It’s been a busy week, and I think it’s time to reorganize my reading-about-the-media habits to make sure I get some thinkers in front of my tired eyes and not just informers.
The sometimes-annoying but often-insightful Jeff Jarvis has been around the New Media block once or twice, and he let loose a winner earlier this week called “The Last Presses.” Jarvis talks with an editor at the Guardian about the new printing presses they had just purchased.
“he shrugged and said: ‘They may be the last presses we ever own.’”
Jarvis goes on to say that we in the newspaper industry need to “stop thinking one-way and start thinking two-way…Stop thinking of what we produce as paper. We need to stop thinking of newspapers as things.”
Newspapers are no longer things.
It’s a long piece, and worth the read just to get to the money at the end:
“…what struck me so much about the contrast I saw between Europe and America. Here, we are talking about saving newspapers and hanging onto the past for dear life. There, they are talking about what comes next and they’re in a mad dash to get there.

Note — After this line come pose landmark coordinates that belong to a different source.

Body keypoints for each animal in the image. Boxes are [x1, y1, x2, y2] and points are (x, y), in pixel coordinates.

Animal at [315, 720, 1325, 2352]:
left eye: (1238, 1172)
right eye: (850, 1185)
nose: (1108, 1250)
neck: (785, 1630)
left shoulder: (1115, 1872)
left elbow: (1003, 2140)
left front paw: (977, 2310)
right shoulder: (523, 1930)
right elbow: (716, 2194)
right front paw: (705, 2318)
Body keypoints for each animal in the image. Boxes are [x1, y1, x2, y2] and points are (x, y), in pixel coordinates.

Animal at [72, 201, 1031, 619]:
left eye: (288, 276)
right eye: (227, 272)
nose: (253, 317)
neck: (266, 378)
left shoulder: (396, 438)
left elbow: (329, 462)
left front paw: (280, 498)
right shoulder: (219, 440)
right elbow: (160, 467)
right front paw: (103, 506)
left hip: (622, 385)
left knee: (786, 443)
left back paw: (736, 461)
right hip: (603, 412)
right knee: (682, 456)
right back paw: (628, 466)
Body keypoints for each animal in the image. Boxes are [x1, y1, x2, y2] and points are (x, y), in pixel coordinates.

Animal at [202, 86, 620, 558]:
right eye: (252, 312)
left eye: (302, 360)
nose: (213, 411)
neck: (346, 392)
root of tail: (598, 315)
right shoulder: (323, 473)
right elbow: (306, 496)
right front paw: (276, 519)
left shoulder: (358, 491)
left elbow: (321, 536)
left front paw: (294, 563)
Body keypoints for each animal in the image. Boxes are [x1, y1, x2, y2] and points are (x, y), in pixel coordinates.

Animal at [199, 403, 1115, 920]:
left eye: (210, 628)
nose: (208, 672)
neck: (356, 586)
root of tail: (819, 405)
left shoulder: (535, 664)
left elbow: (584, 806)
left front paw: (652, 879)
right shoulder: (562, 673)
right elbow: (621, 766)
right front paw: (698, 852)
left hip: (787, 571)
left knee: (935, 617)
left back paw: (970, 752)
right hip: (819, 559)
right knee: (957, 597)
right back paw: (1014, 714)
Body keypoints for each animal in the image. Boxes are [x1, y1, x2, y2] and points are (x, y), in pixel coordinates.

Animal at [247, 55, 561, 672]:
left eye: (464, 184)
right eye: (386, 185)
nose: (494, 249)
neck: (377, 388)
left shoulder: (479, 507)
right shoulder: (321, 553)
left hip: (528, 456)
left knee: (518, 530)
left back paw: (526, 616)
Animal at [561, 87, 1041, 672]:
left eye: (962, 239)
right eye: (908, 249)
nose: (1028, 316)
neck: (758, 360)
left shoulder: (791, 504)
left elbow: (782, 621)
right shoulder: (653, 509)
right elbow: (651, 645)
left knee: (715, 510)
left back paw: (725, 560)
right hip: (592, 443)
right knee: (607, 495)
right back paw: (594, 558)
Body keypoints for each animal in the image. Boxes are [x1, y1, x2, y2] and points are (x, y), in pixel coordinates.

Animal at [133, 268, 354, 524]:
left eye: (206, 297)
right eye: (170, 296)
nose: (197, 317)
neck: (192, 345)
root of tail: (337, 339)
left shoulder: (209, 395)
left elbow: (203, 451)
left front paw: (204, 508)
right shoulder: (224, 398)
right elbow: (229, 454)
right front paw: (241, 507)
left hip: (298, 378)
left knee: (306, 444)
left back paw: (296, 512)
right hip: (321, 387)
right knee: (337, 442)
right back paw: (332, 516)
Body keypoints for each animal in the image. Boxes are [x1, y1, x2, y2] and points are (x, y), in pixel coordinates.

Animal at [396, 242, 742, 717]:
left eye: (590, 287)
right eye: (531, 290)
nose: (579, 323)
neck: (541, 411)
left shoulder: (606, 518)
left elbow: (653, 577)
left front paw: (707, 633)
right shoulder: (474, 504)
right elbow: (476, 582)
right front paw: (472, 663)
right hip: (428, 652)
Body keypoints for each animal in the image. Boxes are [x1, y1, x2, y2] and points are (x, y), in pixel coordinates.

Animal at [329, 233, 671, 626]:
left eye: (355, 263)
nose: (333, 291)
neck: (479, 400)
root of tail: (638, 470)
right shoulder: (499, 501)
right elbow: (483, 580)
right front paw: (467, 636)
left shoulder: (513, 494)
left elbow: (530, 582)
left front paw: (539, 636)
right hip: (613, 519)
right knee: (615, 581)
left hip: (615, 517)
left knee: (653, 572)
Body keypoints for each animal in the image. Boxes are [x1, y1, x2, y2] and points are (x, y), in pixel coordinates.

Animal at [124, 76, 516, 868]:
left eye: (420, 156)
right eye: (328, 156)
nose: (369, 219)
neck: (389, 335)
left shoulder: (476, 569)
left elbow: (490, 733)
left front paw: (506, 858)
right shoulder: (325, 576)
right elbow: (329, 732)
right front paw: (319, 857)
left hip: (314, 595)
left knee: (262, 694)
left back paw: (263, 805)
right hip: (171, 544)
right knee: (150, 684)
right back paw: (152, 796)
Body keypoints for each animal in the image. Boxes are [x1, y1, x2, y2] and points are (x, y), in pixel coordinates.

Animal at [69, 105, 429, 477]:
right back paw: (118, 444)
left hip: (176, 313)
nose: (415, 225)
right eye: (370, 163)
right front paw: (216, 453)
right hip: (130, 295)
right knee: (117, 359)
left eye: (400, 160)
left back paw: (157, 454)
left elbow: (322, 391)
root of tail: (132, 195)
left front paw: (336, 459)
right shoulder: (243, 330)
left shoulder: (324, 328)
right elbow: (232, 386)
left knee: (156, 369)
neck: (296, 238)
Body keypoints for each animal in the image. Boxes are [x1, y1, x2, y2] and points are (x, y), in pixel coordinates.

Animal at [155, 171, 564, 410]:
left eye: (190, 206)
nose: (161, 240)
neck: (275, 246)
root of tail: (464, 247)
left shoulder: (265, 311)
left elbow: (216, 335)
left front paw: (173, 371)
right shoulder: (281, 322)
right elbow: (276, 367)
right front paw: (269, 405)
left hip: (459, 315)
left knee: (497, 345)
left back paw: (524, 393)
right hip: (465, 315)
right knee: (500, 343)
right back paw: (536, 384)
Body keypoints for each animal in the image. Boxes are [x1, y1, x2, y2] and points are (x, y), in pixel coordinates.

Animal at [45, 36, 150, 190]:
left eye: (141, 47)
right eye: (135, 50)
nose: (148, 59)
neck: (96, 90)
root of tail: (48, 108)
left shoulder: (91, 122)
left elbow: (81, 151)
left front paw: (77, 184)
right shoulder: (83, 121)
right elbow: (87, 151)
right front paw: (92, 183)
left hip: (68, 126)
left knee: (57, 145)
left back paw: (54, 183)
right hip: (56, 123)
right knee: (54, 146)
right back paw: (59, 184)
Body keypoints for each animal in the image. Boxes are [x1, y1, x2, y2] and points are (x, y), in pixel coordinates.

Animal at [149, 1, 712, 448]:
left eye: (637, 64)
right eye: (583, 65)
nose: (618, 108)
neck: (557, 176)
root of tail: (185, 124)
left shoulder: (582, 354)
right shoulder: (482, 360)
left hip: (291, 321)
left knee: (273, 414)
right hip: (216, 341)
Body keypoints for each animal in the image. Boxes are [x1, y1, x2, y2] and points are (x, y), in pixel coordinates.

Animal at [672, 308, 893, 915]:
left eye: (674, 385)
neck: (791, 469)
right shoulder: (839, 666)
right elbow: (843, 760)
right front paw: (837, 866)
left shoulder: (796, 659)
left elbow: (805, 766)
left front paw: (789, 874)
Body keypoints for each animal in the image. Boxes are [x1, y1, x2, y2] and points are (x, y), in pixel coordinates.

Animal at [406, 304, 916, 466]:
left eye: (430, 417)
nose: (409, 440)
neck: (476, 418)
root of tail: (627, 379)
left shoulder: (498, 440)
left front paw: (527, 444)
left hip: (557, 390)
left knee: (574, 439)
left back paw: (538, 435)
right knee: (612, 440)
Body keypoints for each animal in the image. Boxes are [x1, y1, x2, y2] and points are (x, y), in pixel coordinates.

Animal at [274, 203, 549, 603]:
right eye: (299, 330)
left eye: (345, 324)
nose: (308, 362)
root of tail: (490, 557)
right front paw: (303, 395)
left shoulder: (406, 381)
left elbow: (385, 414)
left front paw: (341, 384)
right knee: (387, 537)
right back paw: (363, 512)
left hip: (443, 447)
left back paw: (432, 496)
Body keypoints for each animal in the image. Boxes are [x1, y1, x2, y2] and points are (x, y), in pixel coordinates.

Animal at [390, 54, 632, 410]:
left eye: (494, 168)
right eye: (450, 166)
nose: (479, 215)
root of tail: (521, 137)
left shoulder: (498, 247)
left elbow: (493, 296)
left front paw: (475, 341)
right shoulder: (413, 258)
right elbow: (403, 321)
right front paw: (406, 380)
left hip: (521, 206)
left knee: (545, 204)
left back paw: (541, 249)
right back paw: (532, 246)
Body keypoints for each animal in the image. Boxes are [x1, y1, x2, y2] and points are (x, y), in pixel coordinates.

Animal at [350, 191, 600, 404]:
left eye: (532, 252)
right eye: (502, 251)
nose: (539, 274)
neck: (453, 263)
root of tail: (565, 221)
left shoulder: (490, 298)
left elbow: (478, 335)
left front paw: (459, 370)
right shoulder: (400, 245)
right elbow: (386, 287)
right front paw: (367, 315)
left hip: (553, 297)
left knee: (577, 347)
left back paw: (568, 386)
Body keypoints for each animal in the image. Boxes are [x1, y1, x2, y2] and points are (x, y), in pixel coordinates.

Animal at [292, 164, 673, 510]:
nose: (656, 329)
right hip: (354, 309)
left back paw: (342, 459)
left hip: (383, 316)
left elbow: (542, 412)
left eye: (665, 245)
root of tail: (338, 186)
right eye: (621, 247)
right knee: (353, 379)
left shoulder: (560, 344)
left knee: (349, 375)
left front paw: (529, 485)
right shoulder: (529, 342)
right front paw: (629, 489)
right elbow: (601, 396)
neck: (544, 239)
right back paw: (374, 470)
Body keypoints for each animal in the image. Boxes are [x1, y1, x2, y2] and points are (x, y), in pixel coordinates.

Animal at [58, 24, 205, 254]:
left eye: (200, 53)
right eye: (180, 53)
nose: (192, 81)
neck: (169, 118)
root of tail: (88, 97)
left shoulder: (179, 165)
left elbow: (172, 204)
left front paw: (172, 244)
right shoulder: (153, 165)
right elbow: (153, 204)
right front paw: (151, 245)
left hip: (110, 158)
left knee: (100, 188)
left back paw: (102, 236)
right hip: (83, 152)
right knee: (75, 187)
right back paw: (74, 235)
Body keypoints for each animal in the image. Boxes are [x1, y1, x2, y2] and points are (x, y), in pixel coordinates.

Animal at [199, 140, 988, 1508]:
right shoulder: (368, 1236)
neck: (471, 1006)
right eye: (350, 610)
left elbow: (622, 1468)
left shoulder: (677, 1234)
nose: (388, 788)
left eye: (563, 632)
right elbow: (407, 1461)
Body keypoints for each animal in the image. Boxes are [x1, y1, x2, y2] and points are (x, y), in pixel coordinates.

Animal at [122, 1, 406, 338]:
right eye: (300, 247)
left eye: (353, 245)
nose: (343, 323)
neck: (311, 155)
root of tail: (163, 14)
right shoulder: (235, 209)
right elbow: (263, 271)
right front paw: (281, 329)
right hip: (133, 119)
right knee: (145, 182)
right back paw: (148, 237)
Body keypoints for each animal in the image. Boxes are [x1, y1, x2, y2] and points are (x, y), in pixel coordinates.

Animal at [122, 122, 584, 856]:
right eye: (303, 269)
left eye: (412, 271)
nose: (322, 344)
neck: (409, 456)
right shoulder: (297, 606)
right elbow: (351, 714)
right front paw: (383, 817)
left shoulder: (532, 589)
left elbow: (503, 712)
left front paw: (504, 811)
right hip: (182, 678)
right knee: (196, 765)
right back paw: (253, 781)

The idea that the presses we own may be our last is not cause for mourning but for invention and investment. We have no choice.”
So what are our choices? Get on the bus, ladies and gentlemen, the ride is just beginning.
[tags]newspapers, new media, journalism, online journalism[/tags]
Comments
2 responses to “Should we be saving sinking ships, or building hovercrafts?”
Annoying? Annoying? I’m crushed.
Thanks for the linkage and otherwise kind words…. See you on the bus.
And since you’re in j-school and I’ll be teaching and annoying students in j-school next year, I’d like to hear what changes you think j-schools should be undergoing to deal with this new world.
The jist of what I wrote Jeff in an email:
An Online track is the way to teach students the variety of skills they need to be an online editor, designer, or producer. “Writing for the Web” is a writing class, not a using-the-Internet class. We need both.